In eyes with CSC, subfoveal choroidal thickness was measured manually as a vertical distance from Bruch’ membrane to choroidoscleral-border. Central retinal thickness was also measured for all cases and defined as the vertical distance between Bruch membrane and inner limiting membrane. The values in the most recent onset eye were applied if both eyes were affected. If the most recent onset eye was unknown, the values in the right eye were applied in the study. Presence or absence of clinical findings in CSC was independently evaluated based on a multimodal imaging by two retinal specialists (S.Y or Y.S/ A.F or N.T).

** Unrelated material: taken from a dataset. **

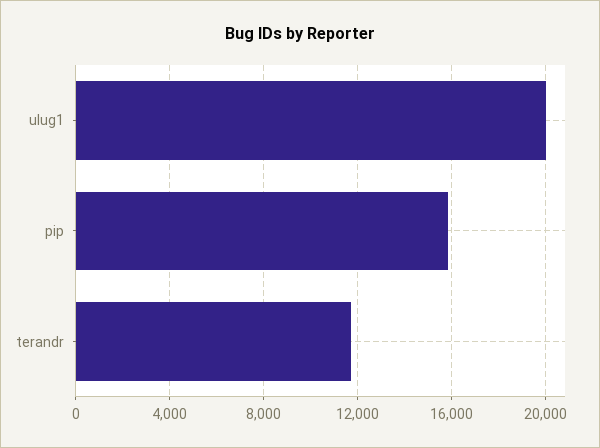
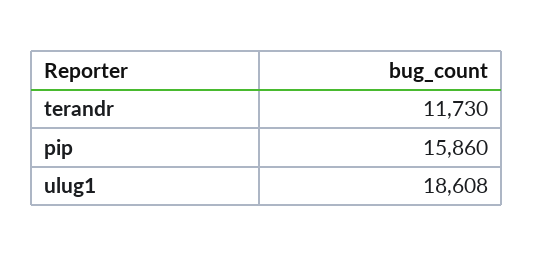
ulug1: 20000 -> 18608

Pachydrusen were defined as isolated or scattered yellowish drusenoid deposits exceeding 125 µm. Based on late phase ICGA, the lesion corresponding to pachydrusen exhibited hyperfluorescence as previously described (Fig. 4)22. Descending tract was defined as descending complete or incomplete outer retinal and/or RPE atrophy corresponding to hypoautofluorescence with surround hyperfluorescence on FAF (Fig. 3). Fibrin was defined as white round lesion on color fundus photography and subretinal hyperreflective material above RPE on OCT (Fig. 5). Dome-shaped pigment epithelial detachment is defined as PED width larger than 500 µm. Discordant diagnosis was resolved through open arbitration if their diagnoses were different.

Figure 4
figure 4

A 70-year-old male patient with central serous chorioretinopathy and pachydrusen in the left eye. (A) Fundus photography shows pachydrusen outside the arcade and serous retinal detachment in the macula in the left eye. (B) Swept-source optical coherence tomography demonstrated serous retinal detachment and a dilated choroid in the left eye. (C) Fluorescein angiography revealed the leakage point indicating by a white arrow in the left eye. (D) Late phase indocyanine green angiography revealed hyperfluorescent areas corresponding to pachydrusen indicating by red arrows in the left eye.

Figure 5
figure 5

A 48-year-old male patient with central serous chorioretinopathy and fibrin in the left eye. (A) Retinal pigment epithelial changes were seen superior to the macula by fluorescein angiography (FA). (B) There were no obvious abnormal findings in the right eye. (C) A white round lesion was seen along with retinal pigment epithelial atrophy inferior to the optic disc in the left eye. (D) A pinpoint leakage and retinal pigment epithelial atrophy inferior to the optic disc was seen by FA in the left eye. (E) Fundus autofluorescence (FAF) shows hypofluorescent spots corresponding to retinal pigment epithelial changes in FA in the right eye. (F) Swept-source optical coherence tomography (SS-OCT) shows dilated choroid without exudation in the right eye. (G) SS-OCT shows hyperreflective materials with shallow serous retinal detachment in the left eye. (H) FAF shows hyperautofluorescent corresponding to fibrin area in the left eye.

Genotyping

A peripheral blood was collected from all participants when FA/ICGA was performed. Genomic DNA was obtained from peripheral blood using PURE GENE ISOLATION KIT (Gentra Systems, Minneapolis, US). The genotyping of rs800292 and rs1329428 was performed for all participants using TaqMan Assays on ABI 7300/7500 Real Time PCR System (Applied Biosystems, Foster City, US) as we previously described23. Written informed consent was obtained from each patient regarding genetic analysis.

Statistical analysis

Statistical analyses were performed using DR. SPSS (IBM, Tokyo, Japan). Differences of continuous variables between 2 groups were evaluated by Mann–Whitney U test and differences of categorical variables between 2 groups were evaluated by chi-square tests. A p-value less than 0.05 were considered a statistical significance.